When you come home, do not make a fuss. Ignore her for a minute or two and casually say hi to her. No fussing or excitement. Make the greeting as quiet as you can. 

Soda still does this when my husband comes home. We simply have him say hello outside the front door. If you ignore him, though, he won't do it.


----------



## Missy&Maggie (Jun 17, 2007)

> > index.php?act=findpost&pid=580465
> 
> 
> 
> ...


I am the same way! :biggrin: You are not a bad mommy, you just love your lil baby girl. One thing that my fiance and I do to help calm Maggie down when we get home, is to have have her sit and stay before we pick her up. It is a great way to calm her down a little bit and reinforce the sit command.

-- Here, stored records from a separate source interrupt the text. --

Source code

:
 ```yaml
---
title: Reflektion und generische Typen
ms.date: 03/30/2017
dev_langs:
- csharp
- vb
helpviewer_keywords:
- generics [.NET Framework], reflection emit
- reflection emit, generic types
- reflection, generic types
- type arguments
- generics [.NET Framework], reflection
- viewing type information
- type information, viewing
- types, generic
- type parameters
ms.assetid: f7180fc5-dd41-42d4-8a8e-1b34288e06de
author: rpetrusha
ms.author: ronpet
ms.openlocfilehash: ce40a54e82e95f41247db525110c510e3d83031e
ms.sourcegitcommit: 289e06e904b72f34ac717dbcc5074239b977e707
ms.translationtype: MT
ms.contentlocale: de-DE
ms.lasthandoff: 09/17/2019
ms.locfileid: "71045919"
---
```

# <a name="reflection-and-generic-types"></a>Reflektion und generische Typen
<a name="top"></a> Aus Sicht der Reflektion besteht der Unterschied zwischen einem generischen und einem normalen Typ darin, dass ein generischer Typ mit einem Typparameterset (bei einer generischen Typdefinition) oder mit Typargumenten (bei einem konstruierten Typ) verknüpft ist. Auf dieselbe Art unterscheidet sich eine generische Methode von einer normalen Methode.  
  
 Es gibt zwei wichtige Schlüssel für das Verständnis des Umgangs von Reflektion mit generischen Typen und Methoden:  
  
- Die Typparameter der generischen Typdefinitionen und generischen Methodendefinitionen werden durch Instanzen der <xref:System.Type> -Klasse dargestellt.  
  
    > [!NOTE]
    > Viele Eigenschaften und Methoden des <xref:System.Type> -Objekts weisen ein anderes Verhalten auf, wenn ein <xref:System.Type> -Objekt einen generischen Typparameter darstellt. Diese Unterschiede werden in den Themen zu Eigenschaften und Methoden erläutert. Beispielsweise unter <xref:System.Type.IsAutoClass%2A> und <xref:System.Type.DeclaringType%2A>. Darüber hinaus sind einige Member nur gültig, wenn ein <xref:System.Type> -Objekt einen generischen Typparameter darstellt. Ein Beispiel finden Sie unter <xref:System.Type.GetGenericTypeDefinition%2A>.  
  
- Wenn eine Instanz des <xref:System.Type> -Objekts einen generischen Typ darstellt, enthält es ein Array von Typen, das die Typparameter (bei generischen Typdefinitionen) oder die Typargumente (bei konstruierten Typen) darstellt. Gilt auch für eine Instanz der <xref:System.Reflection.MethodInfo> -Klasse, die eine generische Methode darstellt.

It sounds like Dini is just excited to see you. I'm sure once her bladder gets a little big as she grews that will help, too.


----------



## Gizmosmom (Oct 21, 2004)

I find if you walk into the house and act like you haven't been away and ignore her, don't look at her, don't talk to her and don't touch her until she calms down, this helps. Chelsea is an excited pee'er so that is what we tell anyone visiting.... no touch, no talk, no eye contact until she is in a calm state.


----------



## rozporter (Apr 12, 2008)

> I find if you walk into the house and act like you haven't been away and ignore her, don't look at her, don't talk to her and don't touch her until she calms down, this helps. Chelsea is an excited pee'er so that is what we tell anyone visiting.... no touch, no talk, no eye contact until she is in a calm state.[/B]


My daughter's small dog does that too, he gets so excited he pees. She tells me the same thing, no touch, no talk, no eye contact . She quietly walks to the door and puts him out and when he comes back in he's fine.


----------